◆ Stored data entries
━━━━━━━━
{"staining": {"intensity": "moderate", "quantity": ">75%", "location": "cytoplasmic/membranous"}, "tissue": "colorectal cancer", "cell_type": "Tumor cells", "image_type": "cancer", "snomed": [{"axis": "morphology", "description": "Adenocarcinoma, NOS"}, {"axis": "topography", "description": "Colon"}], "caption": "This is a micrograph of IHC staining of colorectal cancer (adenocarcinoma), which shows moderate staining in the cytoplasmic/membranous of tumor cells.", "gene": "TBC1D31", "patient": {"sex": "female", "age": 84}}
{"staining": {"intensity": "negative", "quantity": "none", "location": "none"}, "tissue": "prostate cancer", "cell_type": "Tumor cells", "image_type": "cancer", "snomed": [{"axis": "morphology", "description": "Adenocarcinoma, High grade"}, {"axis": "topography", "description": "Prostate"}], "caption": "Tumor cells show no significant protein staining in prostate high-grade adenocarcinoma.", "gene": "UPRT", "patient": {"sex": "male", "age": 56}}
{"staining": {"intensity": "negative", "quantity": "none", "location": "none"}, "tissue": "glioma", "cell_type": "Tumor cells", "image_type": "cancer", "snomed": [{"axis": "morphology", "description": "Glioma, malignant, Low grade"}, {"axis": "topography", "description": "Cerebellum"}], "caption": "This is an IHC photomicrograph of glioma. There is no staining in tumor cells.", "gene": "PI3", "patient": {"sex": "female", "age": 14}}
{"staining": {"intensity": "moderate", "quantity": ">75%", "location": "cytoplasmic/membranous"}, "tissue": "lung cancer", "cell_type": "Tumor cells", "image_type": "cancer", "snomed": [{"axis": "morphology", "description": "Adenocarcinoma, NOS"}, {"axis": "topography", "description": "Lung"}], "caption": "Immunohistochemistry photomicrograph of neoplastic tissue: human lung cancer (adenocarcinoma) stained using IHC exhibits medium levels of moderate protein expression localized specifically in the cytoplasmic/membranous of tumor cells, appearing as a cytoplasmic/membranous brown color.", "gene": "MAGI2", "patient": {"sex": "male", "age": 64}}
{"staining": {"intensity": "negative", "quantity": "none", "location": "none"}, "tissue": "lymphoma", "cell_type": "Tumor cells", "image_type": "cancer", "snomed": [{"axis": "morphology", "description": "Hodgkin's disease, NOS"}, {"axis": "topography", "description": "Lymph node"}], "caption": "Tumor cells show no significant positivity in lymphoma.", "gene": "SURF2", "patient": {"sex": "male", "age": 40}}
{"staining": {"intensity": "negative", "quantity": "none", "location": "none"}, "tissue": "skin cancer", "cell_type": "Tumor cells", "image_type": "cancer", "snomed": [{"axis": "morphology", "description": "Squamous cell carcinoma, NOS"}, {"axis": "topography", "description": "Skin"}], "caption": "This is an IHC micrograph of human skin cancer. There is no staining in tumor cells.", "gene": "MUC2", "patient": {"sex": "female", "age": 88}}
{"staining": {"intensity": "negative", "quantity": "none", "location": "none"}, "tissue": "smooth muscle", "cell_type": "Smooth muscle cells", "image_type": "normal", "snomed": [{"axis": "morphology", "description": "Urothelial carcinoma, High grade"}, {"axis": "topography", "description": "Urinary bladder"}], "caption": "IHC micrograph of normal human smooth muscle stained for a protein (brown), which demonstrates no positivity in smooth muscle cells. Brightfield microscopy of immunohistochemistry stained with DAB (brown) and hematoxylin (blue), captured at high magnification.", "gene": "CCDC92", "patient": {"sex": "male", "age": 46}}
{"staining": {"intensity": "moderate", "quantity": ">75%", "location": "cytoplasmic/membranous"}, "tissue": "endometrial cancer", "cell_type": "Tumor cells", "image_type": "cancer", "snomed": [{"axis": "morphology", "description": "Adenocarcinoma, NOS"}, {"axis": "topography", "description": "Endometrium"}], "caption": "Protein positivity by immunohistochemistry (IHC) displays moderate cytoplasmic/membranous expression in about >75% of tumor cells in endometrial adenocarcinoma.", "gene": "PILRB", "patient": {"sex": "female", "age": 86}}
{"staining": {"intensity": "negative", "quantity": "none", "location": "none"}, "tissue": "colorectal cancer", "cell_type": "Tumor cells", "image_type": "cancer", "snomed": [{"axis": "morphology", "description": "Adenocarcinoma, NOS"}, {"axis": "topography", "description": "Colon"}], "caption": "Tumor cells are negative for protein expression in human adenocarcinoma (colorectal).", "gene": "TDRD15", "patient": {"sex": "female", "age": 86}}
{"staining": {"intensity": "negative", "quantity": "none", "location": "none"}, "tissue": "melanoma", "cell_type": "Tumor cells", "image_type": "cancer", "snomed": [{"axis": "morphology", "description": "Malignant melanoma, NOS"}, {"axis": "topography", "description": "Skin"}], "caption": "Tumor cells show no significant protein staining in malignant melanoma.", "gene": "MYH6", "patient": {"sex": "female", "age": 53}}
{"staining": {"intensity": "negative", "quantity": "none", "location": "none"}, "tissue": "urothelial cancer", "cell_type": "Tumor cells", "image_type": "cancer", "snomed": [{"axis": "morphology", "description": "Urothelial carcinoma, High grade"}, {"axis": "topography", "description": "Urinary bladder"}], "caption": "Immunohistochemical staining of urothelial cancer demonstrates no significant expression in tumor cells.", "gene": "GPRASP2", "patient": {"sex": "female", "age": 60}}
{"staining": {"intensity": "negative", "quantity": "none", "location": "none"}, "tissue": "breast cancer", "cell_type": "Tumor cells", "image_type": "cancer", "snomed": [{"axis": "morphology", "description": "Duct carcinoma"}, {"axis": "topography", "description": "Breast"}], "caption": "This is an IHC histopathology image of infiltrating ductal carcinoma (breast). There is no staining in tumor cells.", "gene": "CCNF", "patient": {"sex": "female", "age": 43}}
━━━━━━━━
◆ PROBLEM STATEMENT
Look above for the line that contains "positivity by immunohistochemistry". Starting there, transcribe every line exactly until you have copied the line that contains "staining in malignant".

◆ EXPECTED OUTPUT
{"staining": {"intensity": "moderate", "quantity": ">75%", "location": "cytoplasmic/membranous"}, "tissue": "endometrial cancer", "cell_type": "Tumor cells", "image_type": "cancer", "snomed": [{"axis": "morphology", "description": "Adenocarcinoma, NOS"}, {"axis": "topography", "description": "Endometrium"}], "caption": "Protein positivity by immunohistochemistry (IHC) displays moderate cytoplasmic/membranous expression in about >75% of tumor cells in endometrial adenocarcinoma.", "gene": "PILRB", "patient": {"sex": "female", "age": 86}}
{"staining": {"intensity": "negative", "quantity": "none", "location": "none"}, "tissue": "colorectal cancer", "cell_type": "Tumor cells", "image_type": "cancer", "snomed": [{"axis": "morphology", "description": "Adenocarcinoma, NOS"}, {"axis": "topography", "description": "Colon"}], "caption": "Tumor cells are negative for protein expression in human adenocarcinoma (colorectal).", "gene": "TDRD15", "patient": {"sex": "female", "age": 86}}
{"staining": {"intensity": "negative", "quantity": "none", "location": "none"}, "tissue": "melanoma", "cell_type": "Tumor cells", "image_type": "cancer", "snomed": [{"axis": "morphology", "description": "Malignant melanoma, NOS"}, {"axis": "topography", "description": "Skin"}], "caption": "Tumor cells show no significant protein staining in malignant melanoma.", "gene": "MYH6", "patient": {"sex": "female", "age": 53}}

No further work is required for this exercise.